With its “Unworthy Beer T-Shirt Amnesty Month” campaign, the Arrogant Brewing team is inviting suds lovers to send them the T-shirts of beer brands that were once independent breweries but have since sold to become part of global beer conglomerates.
Based in Escondido, CA, Arrogant Brewing says it will then either donate the T-shirts to charity or mail them in a show of cheekiness to corporate beer behemoths Heineken International or AB InBev.
In addition, Arrogant Brewing is offering to sell consumers who mail in “sellout” brand shirts an Arrogant Brewing T-Shirt for the reduced cost of $15 – a charge that includes shipping and handling.

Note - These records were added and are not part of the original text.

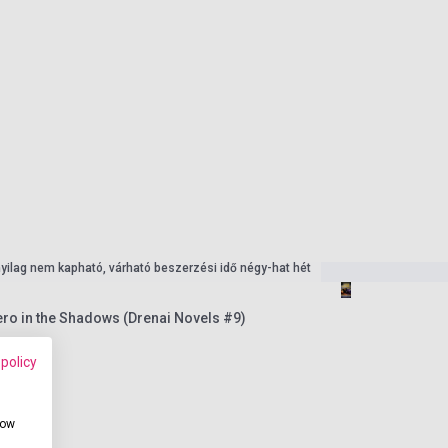
nyilag nem kapható, várható beszerzési idő négy-hat hét
ro in the Shadows (Drenai Novels #9)
 policy
how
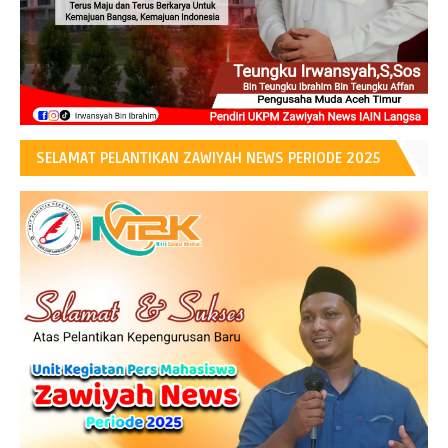
SELAMAT PELANTIKAN ZAWIYAH NEWS PERIODE 2025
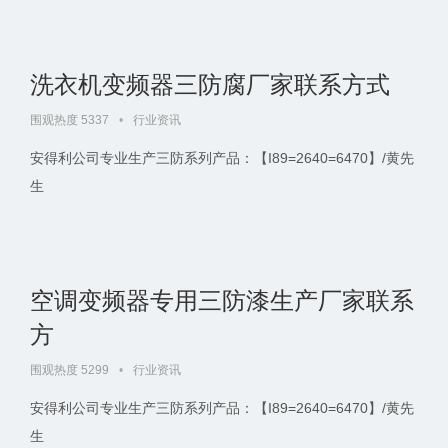
洗衣机变频器三防腐厂家联系方式
围观热度 5337
•
行业资讯
安得利公司专业生产三防系列产品：【I89=2640=6470】/黄先
生
空调变频器专用三防漆生产厂家联系
方
围观热度 5299
•
行业资讯
安得利公司专业生产三防系列产品：【I89=2640=6470】/黄先
生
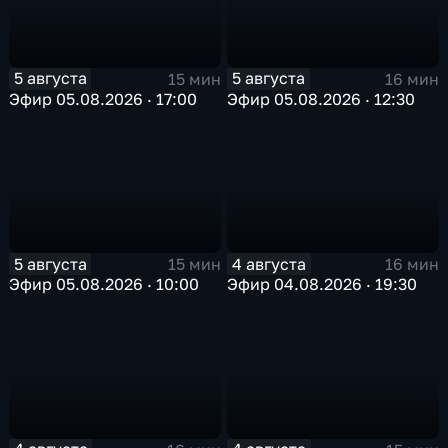
5 августа
5 августа
15 мин
16 мин
Эфир 05.08.2026 · 17:00
Эфир 05.08.2026 · 12:30
5 августа
4 августа
15 мин
16 мин
Эфир 05.08.2026 · 10:00
Эфир 04.08.2026 · 19:30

To encourage participation, Arrogant Brewing stays in tough-guy character with its marketing of the campaign. Its website thus sets the stage for Unworthy Beer T-Shirt Amnesty Month: “Face it, there are brands out there you used to love. They meant something to you, and you thought they stood for something. And then the rug was pulled out from under you, all for a stinkin’ big fat check. What did you get for your fandom? Jack. And now wearing that sellout brand’s T-shirt doesn’t feel quite so cool does it? Of course not. They’re sellouts. That’s simple math.”
While some will object to the thrust and tone of Arrogant Brewing’s campaign, there’s no denying that it is a potentially powerful marketing initiative. It taps into the ethos of the brand’s core audience, which values drinking the American-made beers of independently owned U.S. breweries; paints competitors in a light that undercuts their credibility with that core audience; strongly promotes its own brand image; and helps stoke sales of its T-shirts.
Unworthy Beer T-Shirt Amnesty Month is the next generation of Arrogant Brewing’s “Fizzy Yellow Beer T-Shirt Amnesty Program.” That “program allowed those that had recently converted to real beer to turn in their old corporate fizzy yellow beer T-shirts,” Arrogant Brewing says.
Despite all the chirping about sellouts, it should be noted that Stone Brewing, Arrogant Brewing’s parent company, appears to have some outside capital backing itself. “In 2016, they accepted a $90 million investment from VMG, a venture capital firm that specializes in food and drink investments, although it would seem this minority ownership doesn’t currently jeopardize their ability to be labeled as ‘craft’ beer by the Brewers Association,” Paste reports.